* _Task prompt_
The required output is the line containing "and the leader" followed by every later line through the end of the data, all reproduced exactly.

* _The input_

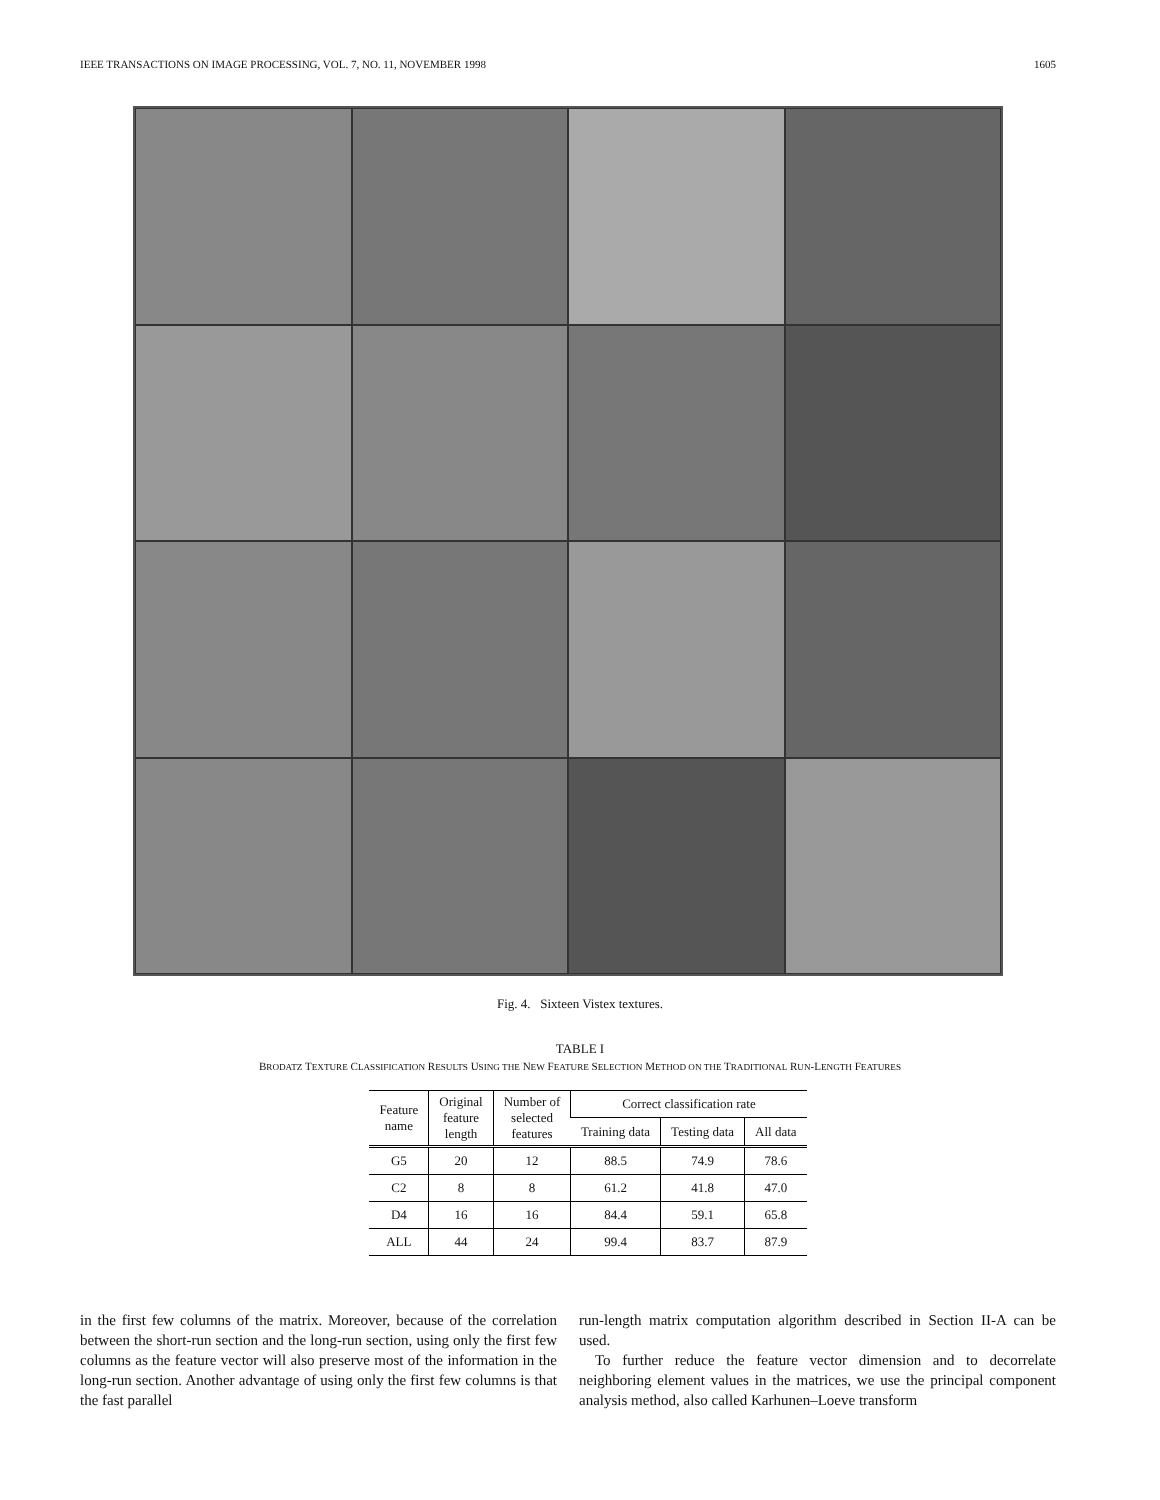IEEE TRANSACTIONS ON IMAGE PROCESSING, VOL. 7, NO. 11, NOVEMBER 1998 1605
Fig. 4. Sixteen Vistex textures.
TABLE I
BRODATZ TEXTURE CLASSIFICATION RESULTS USING THE NEW FEATURE SELECTION METHOD ON THE TRADITIONAL RUN-LENGTH FEATURES
| Feature name | Original feature length | Number of selected features | Correct classification rate | | |
| --- | --- | --- | --- | --- | --- |
| | | | Training data | Testing data | All data |
| G5 | 20 | 12 | 88.5 | 74.9 | 78.6 |
| C2 | 8 | 8 | 61.2 | 41.8 | 47.0 |
| D4 | 16 | 16 | 84.4 | 59.1 | 65.8 |
| ALL | 44 | 24 | 99.4 | 83.7 | 87.9 |
in the first few columns of the matrix. Moreover, because of the correlation between the short-run section and the long-run section, using only the first few columns as the feature vector will also preserve most of the information in the long-run section. Another advantage of using only the first few columns is that the fast parallel
run-length matrix computation algorithm described in Section II-A can be used.
To further reduce the feature vector dimension and to decorrelate neighboring element values in the matrices, we use the principal component analysis method, also called Karhunen–Loeve transform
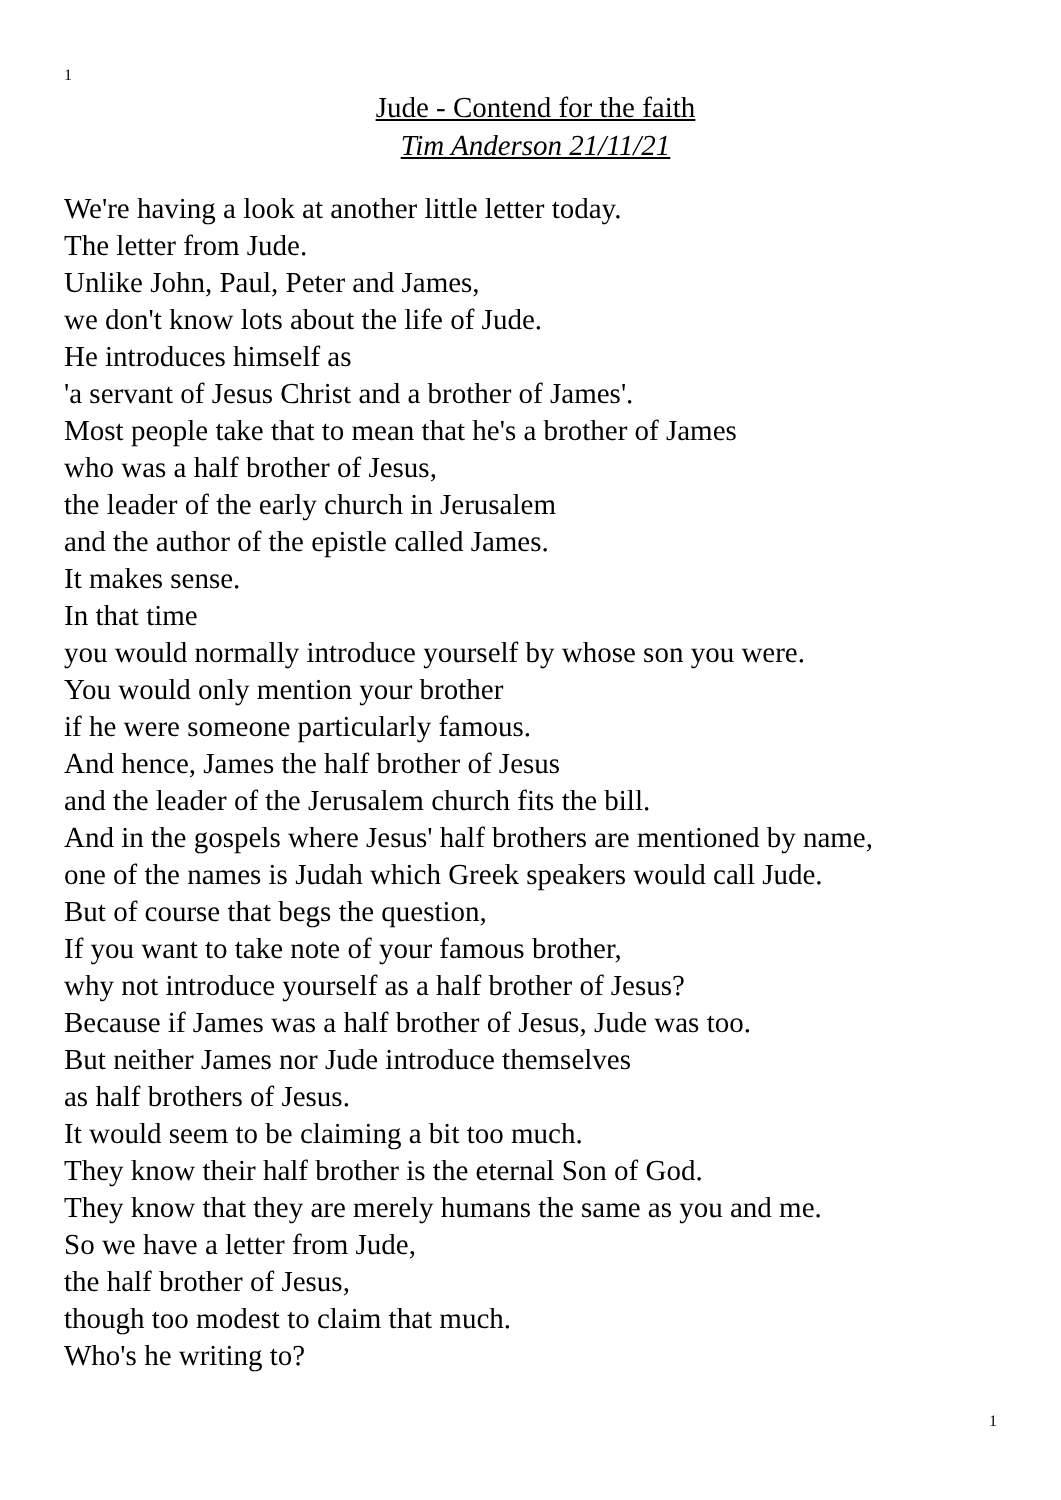1
Jude - Contend for the faith
Tim Anderson 21/11/21
We're having a look at another little letter today.
The letter from Jude.
Unlike John, Paul, Peter and James,
we don't know lots about the life of Jude.
He introduces himself as
'a servant of Jesus Christ and a brother of James'.
Most people take that to mean that he's a brother of James
who was a half brother of Jesus,
the leader of the early church in Jerusalem
and the author of the epistle called James.
It makes sense.
In that time
you would normally introduce yourself by whose son you were.
You would only mention your brother
if he were someone particularly famous.
And hence, James the half brother of Jesus
and the leader of the Jerusalem church fits the bill.
And in the gospels where Jesus' half brothers are mentioned by name,
one of the names is Judah which Greek speakers would call Jude.
But of course that begs the question,
If you want to take note of your famous brother,
why not introduce yourself as a half brother of Jesus?
Because if James was a half brother of Jesus, Jude was too.
But neither James nor Jude introduce themselves
as half brothers of Jesus.
It would seem to be claiming a bit too much.
They know their half brother is the eternal Son of God.
They know that they are merely humans the same as you and me.
So we have a letter from Jude,
the half brother of Jesus,
though too modest to claim that much.
Who's he writing to?
1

* _Answer to the problem_
and the leader of the Jerusalem church fits the bill.
And in the gospels where Jesus' half brothers are mentioned by name,
one of the names is Judah which Greek speakers would call Jude.
But of course that begs the question,
If you want to take note of your famous brother,
why not introduce yourself as a half brother of Jesus?
Because if James was a half brother of Jesus, Jude was too.
But neither James nor Jude introduce themselves
as half brothers of Jesus.
It would seem to be claiming a bit too much.
They know their half brother is the eternal Son of God.
They know that they are merely humans the same as you and me.
So we have a letter from Jude,
the half brother of Jesus,
though too modest to claim that much.
Who's he writing to?
1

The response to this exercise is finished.